# Pensacola Beach Pier Sightfishing



## Garbo (Oct 2, 2007)

Anyone that lives close enough to go to the Pensacola Beach Pier should count it while counting their blessings. It is a wonderful place to spend some extra time and it is truly a blessing to have easyaccess to the type of water that is the norm there. 

I have spent a few morning and afternoon hours watching and waiting for Pompano to swim down the beach, and it is a gift to be able to have easy access to it if you do. The water is most commonly very clear and it is great for sightfishing most anything you care to fish for in season of course. 

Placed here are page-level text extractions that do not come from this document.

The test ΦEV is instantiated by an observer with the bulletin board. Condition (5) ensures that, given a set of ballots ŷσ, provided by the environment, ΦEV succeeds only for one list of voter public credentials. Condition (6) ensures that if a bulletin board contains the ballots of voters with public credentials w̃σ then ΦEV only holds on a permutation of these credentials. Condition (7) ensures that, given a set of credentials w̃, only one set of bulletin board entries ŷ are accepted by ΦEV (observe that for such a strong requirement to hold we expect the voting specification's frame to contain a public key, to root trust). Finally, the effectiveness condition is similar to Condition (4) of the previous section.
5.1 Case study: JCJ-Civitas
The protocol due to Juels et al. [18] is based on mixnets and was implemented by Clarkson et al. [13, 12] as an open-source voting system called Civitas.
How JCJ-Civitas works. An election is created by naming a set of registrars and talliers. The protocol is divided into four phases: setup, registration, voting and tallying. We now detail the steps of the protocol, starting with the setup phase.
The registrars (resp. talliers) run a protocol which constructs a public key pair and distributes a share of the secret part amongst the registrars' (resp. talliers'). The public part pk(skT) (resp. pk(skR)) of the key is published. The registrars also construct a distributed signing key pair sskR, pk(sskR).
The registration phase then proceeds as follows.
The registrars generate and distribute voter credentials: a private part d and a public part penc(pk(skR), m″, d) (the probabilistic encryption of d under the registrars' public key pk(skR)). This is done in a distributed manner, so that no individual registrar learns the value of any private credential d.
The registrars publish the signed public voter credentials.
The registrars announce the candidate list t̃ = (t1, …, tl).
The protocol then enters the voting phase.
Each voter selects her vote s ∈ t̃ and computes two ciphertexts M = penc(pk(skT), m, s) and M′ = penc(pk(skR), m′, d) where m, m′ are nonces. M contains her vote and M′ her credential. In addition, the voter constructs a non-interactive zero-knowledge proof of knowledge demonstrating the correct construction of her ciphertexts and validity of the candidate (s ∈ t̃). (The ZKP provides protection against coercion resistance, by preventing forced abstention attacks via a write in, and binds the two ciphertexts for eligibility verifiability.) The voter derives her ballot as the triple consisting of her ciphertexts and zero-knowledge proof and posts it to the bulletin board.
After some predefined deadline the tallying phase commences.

Sightfishing is something many people on the forum completely understand, but if you don't or have never done it, you should try it, as it adds a huge value to your experience. More or less you stand on the pier at the water depth your target species is most likely to be in and wait until you see the fish you would like to catch before you cast to it and attempt to fool it into taking your lure or bait. You can watch the fish and it's response to your attempt to trick it into taking your offering and sometimes the fishwill take and sometimes it may not, but either way it is a great way to fish, and the reward of catching a fish you spotted and witnessed your ability to fool is extremely rewarding, and something that most fishermen fall in love with very quickly. 

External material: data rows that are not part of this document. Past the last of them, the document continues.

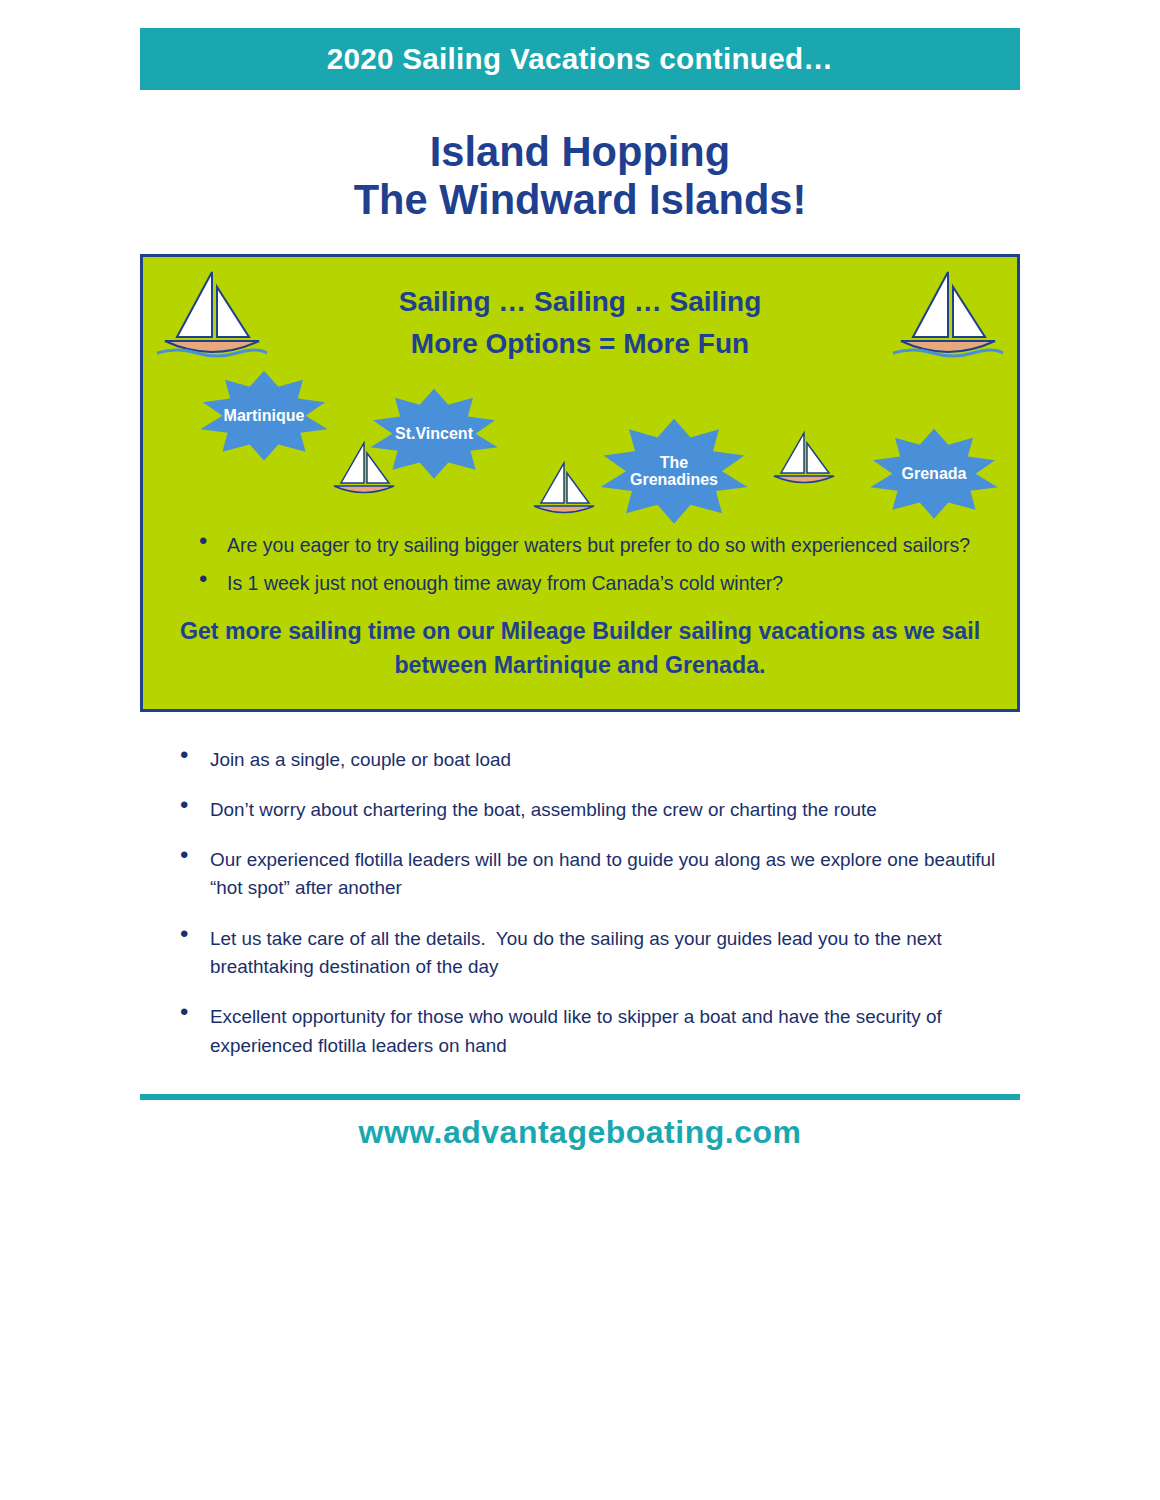2020 Sailing Vacations continued…
Island Hopping
The Windward Islands!
Sailing … Sailing … Sailing More Options = More Fun
Martinique
St.Vincent
The
Grenadines
Grenada
Are you eager to try sailing bigger waters but prefer to do so with experienced sailors?
Is 1 week just not enough time away from Canada’s cold winter?
Get more sailing time on our Mileage Builder sailing vacations as we sail between Martinique and Grenada.
Join as a single, couple or boat load
Don’t worry about chartering the boat, assembling the crew or charting the route
Our experienced flotilla leaders will be on hand to guide you along as we explore one beautiful “hot spot” after another
Let us take care of all the details. You do the sailing as your guides lead you to the next breathtaking destination of the day
Excellent opportunity for those who would like to skipper a boat and have the security of experienced flotilla leaders on hand
www.advantageboating.com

There are alot of people that fish the Pensacola Beach Pier that have a great ability to see fish, and have alot of experience at fooling and catching them. These people are normally very helpful if watch them and learn from them.They are some of the most talented people I have ever fished with or around. But the pier is somewhat competitive as just as you are they are looking for fish too, and no different than you are trying to catch fish, sometimes the same fish as you, so understand the enviroment is a little different in *"you and everyone else is in the same boat"* more or less. With that understanding you will see that most will be very helpful and easy to meet. 

I have had many a great conversation with the guys out there and spent a few hours looking at some of the prettiest water in the gulf. It is truly a blessing to have access to something as great as the Pensacola Beach Pier, and no one that has easy accessto it shouldtake it for granted. If you ask, I would bet there are many that would love to have the ability to just go fish it,before or after work. I wish I had time to go more often, as it has always been somewhat a therapy for me to spend some time out there, and I could use more therapy. 

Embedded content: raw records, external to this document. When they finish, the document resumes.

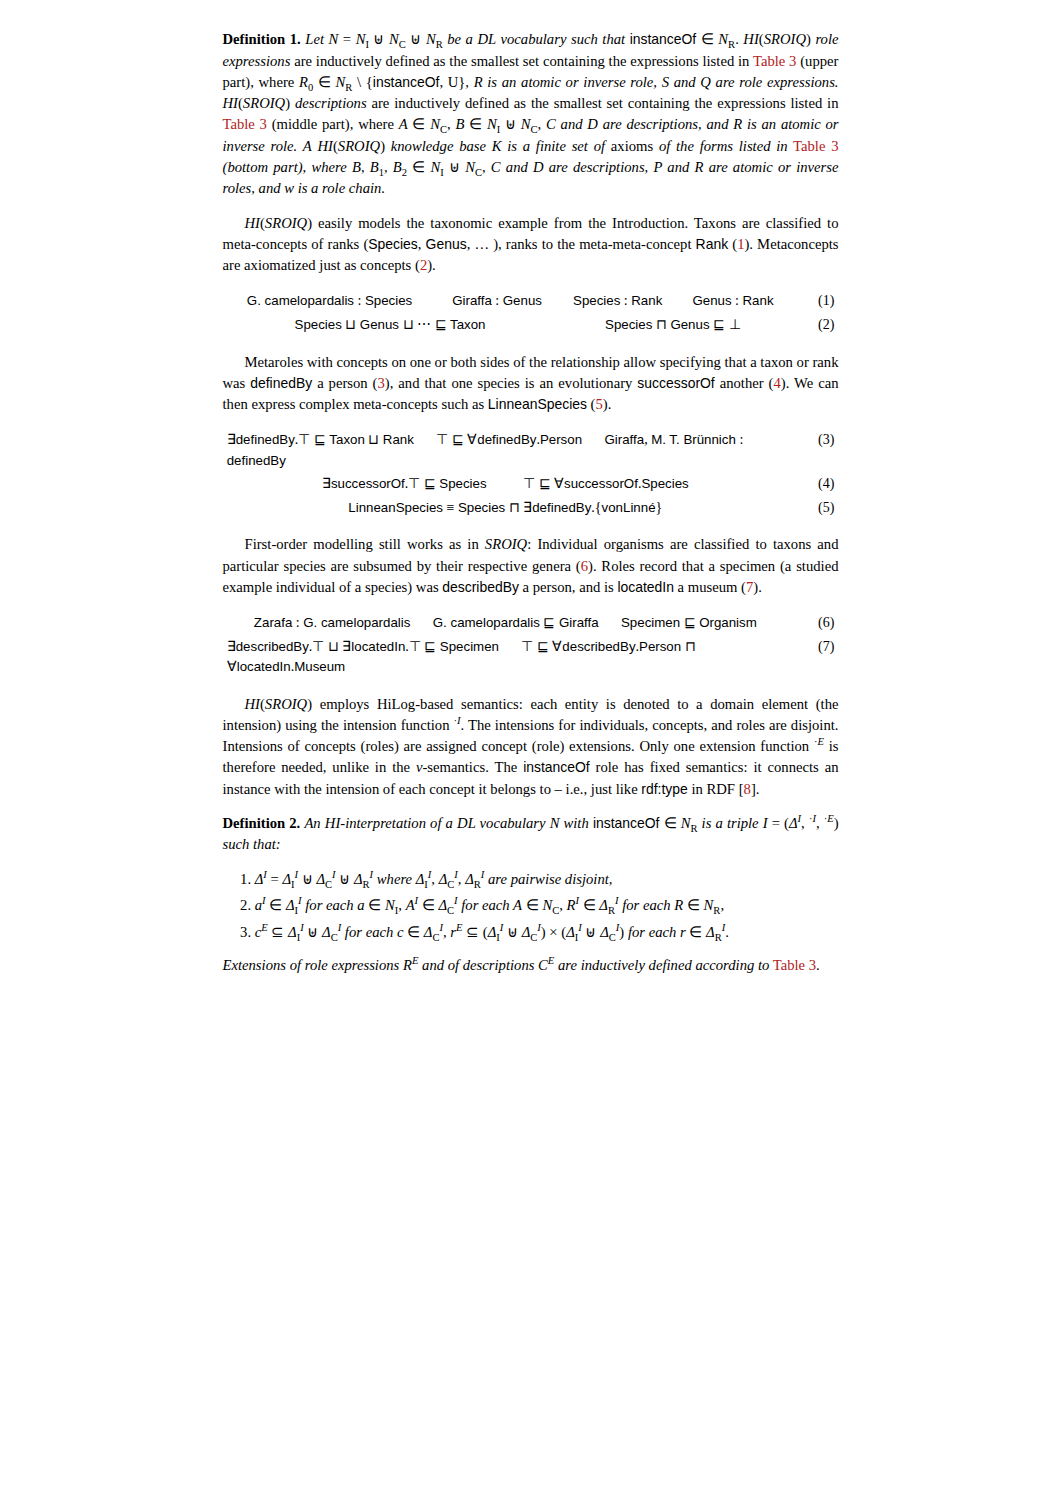Definition 1. Let N = NI ⊎ NC ⊎ NR be a DL vocabulary such that instanceOf ∈ NR. HI(SROIQ) role expressions are inductively defined as the smallest set containing the expressions listed in Table 3 (upper part), where R0 ∈ NR \ {instanceOf, U}, R is an atomic or inverse role, S and Q are role expressions. HI(SROIQ) descriptions are inductively defined as the smallest set containing the expressions listed in Table 3 (middle part), where A ∈ NC, B ∈ NI ⊎ NC, C and D are descriptions, and R is an atomic or inverse role. A HI(SROIQ) knowledge base K is a finite set of axioms of the forms listed in Table 3 (bottom part), where B, B1, B2 ∈ NI ⊎ NC, C and D are descriptions, P and R are atomic or inverse roles, and w is a role chain.
HI(SROIQ) easily models the taxonomic example from the Introduction. Taxons are classified to meta-concepts of ranks (Species, Genus, … ), ranks to the meta-meta-concept Rank (1). Metaconcepts are axiomatized just as concepts (2).
| G. camelopardalis : Species | Giraffa : Genus | Species : Rank | Genus : Rank | (1) |
| Species ⊔ Genus ⊔ ⋯ ⊑ Taxon | Species ⊓ Genus ⊑ ⊥ | (2) |
Metaroles with concepts on one or both sides of the relationship allow specifying that a taxon or rank was definedBy a person (3), and that one species is an evolutionary successorOf another (4). We can then express complex meta-concepts such as LinneanSpecies (5).
| ∃ definedBy .⊤ ⊑ Taxon ⊔ Rank ⊤ ⊑ ∀ definedBy . Person Giraffa , M. T. Brünnich : definedBy | (3) |
| ∃ successorOf .⊤ ⊑ Species ⊤ ⊑ ∀ successorOf . Species | (4) |
| LinneanSpecies ≡ Species ⊓ ∃ definedBy .{ vonLinné } | (5) |
First-order modelling still works as in SROIQ: Individual organisms are classified to taxons and particular species are subsumed by their respective genera (6). Roles record that a specimen (a studied example individual of a species) was describedBy a person, and is locatedIn a museum (7).
| Zarafa : G. camelopardalis G. camelopardalis ⊑ Giraffa Specimen ⊑ Organism | (6) |
| ∃ describedBy .⊤ ⊔ ∃ locatedIn .⊤ ⊑ Specimen ⊤ ⊑ ∀ describedBy . Person ⊓ ∀ locatedIn . Museum | (7) |
HI(SROIQ) employs HiLog-based semantics: each entity is denoted to a domain element (the intension) using the intension function ·I. The intensions for individuals, concepts, and roles are disjoint. Intensions of concepts (roles) are assigned concept (role) extensions. Only one extension function ·E is therefore needed, unlike in the ν-semantics. The instanceOf role has fixed semantics: it connects an instance with the intension of each concept it belongs to – i.e., just like rdf:type in RDF [8].
Definition 2. An HI-interpretation of a DL vocabulary N with instanceOf ∈ NR is a triple I = (ΔI, ·I, ·E) such that:
ΔI = ΔII ⊎ ΔCI ⊎ ΔRI where ΔII, ΔCI, ΔRI are pairwise disjoint,
aI ∈ ΔII for each a ∈ NI, AI ∈ ΔCI for each A ∈ NC, RI ∈ ΔRI for each R ∈ NR,
cE ⊆ ΔII ⊎ ΔCI for each c ∈ ΔCI, rE ⊆ (ΔII ⊎ ΔCI) × (ΔII ⊎ ΔCI) for each r ∈ ΔRI.
Extensions of role expressions RE and of descriptions CE are inductively defined according to Table 3.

Go try sightfishing the Pier, and good luck. It is Awesome.


----------



## John B. (Oct 2, 2007)

awesome read garbo!!!! i'll fish next toy any day sir! :bowdown


----------



## nb&twil (Oct 2, 2007)

Garbo, we've had this conversation on more than one occasion. How "fooling" the fish and seeing it all happen is so much more rewarding than just merely cranking them in. I am certainly one that falls into the category of "I wish I could fish more." Now that I'm in Texas, there is some great fishing, but there is almost NO sightfishing, and that kills me! Piers are plentiful along the beach here (2 within a half hour drive for me), but I just can't get excited about soaking a live bait and sitting around waiting for a fish to find my bait in the chocolate milk.

You are exactly right. Anyone that has the opportunity to fish one of the local piers up there (or any sightfishing for that matter) should count it as a blessing and enjoy it every possible moment. Just yesterday I was driving down the roadand just daydreaming about throwing to a king mackerel and working a bait, then feeding it to him, then setting the hook. I miss the panhandle piers SO BAD! Hopefully I'll be back to visit soon.


----------



## NavinR.Johnson (Jan 24, 2009)

People just dont understand that most of the pro fisherman,best fisherman from our area started on those piers.


----------



## Tyler Massey (Oct 2, 2007)

Garbo, I have never formally met you but i have seen you at the pier once or twice. I hope i get the opportunity to meet you this year.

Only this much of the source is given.